Обе женщины не сводили глаз друг с друга. Через мгновение покорная улыбка осветила застывшее лицо Северины.
– Чрезмерная печаль греховна, вы разве не знаете? – продолжала Симонетта. – Она означает утрату надежды, которая наряду с верой и милосердием является одной из главнейших добродетелей.
– Северина, не одни только монашенки служат Богу, – подхватила Жанна. – Господь отделил жизнь от смерти, и негоже людям смешивать их.
– Я любила мужа больше всего на свете, – прошептала Северина. – Люди забрали его у меня!
Она заплакала.
– Он не вам принадлежит, а Богу, – наставительно произнесла Жанна, подавая ей платок, чтобы осушить слезы. – Говорить о нем как о собственном достоянии – это своего рода алчность.
– И детей от него у меня нет! – пожаловалась Северина.
– Неужто вы принесете в жертву покойнику свое потомство? – вмешалась Симонетта. – Ведь это варварство!
Северина задумалась.
– Наверное, вы правы, – со вздохом уступила она.
– Позвольте мне слегка подкрасить вам губы, – сказала Жанна.
Северину нельзя было узнать: Анжела и Феррандо раскрыли рот от удивления, когда увидели дочь, вошедшую в залу в сопровождении Жанны и Симонетты.
– Да ты просто колдунья! – шепнула Анжела Жанне.
Леонс Дульсе внимательно разглядывал молодую женщину. Теперь оставалось надеяться, что природа сделает свое дело.
Леонс сразу приступил к ухаживанию. Все с изумлением увидели улыбку Северины.
На следующий день Леонс и Северина вместе отправились на сбор винограда. Молодая женщина заливисто смеялась. Вскоре они стали неразлучны.
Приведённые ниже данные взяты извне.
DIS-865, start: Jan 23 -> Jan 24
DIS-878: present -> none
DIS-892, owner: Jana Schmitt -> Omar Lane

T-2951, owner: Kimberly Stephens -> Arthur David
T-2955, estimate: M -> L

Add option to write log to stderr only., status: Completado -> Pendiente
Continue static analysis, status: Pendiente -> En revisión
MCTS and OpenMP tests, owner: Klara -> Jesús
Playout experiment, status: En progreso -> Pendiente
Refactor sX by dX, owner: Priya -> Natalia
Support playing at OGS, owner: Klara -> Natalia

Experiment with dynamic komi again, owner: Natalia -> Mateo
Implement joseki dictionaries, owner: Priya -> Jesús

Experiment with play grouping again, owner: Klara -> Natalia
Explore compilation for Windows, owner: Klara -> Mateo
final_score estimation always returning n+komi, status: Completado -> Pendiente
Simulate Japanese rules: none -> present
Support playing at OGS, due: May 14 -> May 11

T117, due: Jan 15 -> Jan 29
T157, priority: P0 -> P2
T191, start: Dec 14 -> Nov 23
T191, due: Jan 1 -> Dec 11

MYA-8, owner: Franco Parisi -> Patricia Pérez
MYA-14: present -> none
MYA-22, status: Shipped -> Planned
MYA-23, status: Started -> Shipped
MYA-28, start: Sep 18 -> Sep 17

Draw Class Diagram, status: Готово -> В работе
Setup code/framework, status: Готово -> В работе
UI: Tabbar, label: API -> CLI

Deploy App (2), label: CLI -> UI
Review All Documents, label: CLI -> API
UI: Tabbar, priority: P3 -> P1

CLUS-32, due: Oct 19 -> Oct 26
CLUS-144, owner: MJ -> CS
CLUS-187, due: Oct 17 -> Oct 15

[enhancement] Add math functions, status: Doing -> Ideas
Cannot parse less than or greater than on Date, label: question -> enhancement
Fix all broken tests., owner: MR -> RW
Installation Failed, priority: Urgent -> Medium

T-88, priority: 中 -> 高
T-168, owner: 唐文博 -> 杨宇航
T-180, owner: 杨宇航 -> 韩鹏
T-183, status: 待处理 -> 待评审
Ночью их отделяла друг от друга одна тонкая перегородка, ибо Жанна выделила им две соседние спальни в новом крыле дома.
Через шесть дней или, точнее, ночей обитатели дома л'Эстуалей проснулись от коротких, но весьма характерных вскриков. Никто не встревожился – напротив, радость была всеобщей. Забытое после двух лет вдовства наслаждение полностью исцелило печаль Северины.
Франц Эккарт пробормотал:
– Ты настоящая сводня.
Жанна фыркнула. Утром следующего дня лицо Северины, цветущее и одновременно утомленное, яснее слов объяснило, что произошло ночью. Феррандо, отведя Жанну в сторонку, обнял ее за талию и с заговорщицким видом шепнул:
– Мы с Анжелой благодарим тебя.
Анжела подарила Жанне крупную жемчужину причудливой формы на золотой цепочке. Она отлично сочеталась с бархатной шапочкой.
Леонс Дульсе вошел в клан.
Таинственный узор, вытканный золотом и серебром, который то появлялся, то исчезал на Великом ковре, своих последних узелков еще не завязал.